**Required tasks:**
1) According to the FAQ page excerpt, what must a prompt include for Claude Code to write a workflow script?
2) Print the FAQ page excerpt's text between "Pricing is unchanged" and "total per run.", inclusive.

**Page excerpt:**
Frequently Asked Questions
What is Claude Opus 4.8?
Claude Opus 4.8 is Anthropic’s most capable generally available model, released on May 28, 2026, with the literal model ID claude-opus-4-8. It builds on Opus 4.7, keeps a 1M-token context window by default on the Claude API, Amazon Bedrock and Vertex AI (200K on Microsoft Foundry), a 128K-token max output, and a January 2026 knowledge cutoff.
How much does Claude Opus 4.8 cost?
Pricing is unchanged from Opus 4.7: $5 per million input tokens and $25 per million output tokens. The Fast mode research preview is $10 per million input and $50 per million output — down from the $30 and $150 fast pricing on earlier models. Batch processing is $2.50 per million input and $12.50 per million output.
What are dynamic workflows in Claude Code?
A dynamic workflow is a JavaScript script that orchestrates subagents at scale. Claude writes the script for the task you describe, and a runtime executes it in the background while your session stays responsive. It is a research preview, requires Claude Code v2.1.154 or later, and runs up to 16 concurrent agents and 1,000 agents total per run.
How do you trigger a dynamic workflow?
Include the word “workflow” anywhere in your prompt and Claude Code writes a workflow script instead of working turn by turn. The /workflows command lists running and completed runs, and /deep-research is a bundled workflow that fans out web searches, cross-checks sources and returns a cited report.

**Given entries:**
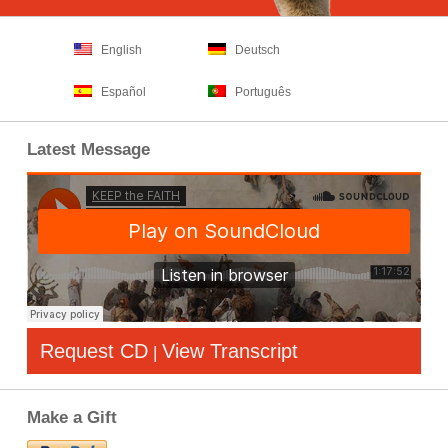
English
Deutsch
Español
Português
Latest Message
Request CD
View Transcript
|
Make a Gift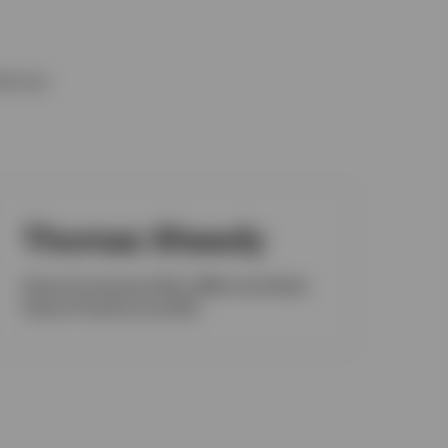
nd our
Thomas Sheedy
Head of Investment Risk, EMEA and Global
Head of Fixed Income Risk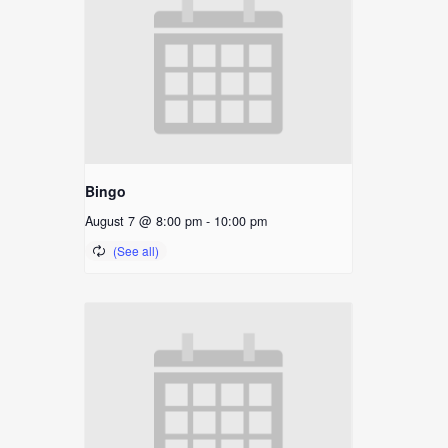
Bingo
August 7 @ 8:00 pm
-
10:00 pm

**Answers by task:**
1) The word "workflow," anywhere in the prompt.

2)
Pricing is unchanged from Opus 4.7: $5 per million input tokens and $25 per million output tokens. The Fast mode research preview is $10 per million input and $50 per million output — down from the $30 and $150 fast pricing on earlier models. Batch processing is $2.50 per million input and $12.50 per million output.
What are dynamic workflows in Claude Code?
A dynamic workflow is a JavaScript script that orchestrates subagents at scale. Claude writes the script for the task you describe, and a runtime executes it in the background while your session stays responsive. It is a research preview, requires Claude Code v2.1.154 or later, and runs up to 16 concurrent agents and 1,000 agents total per run.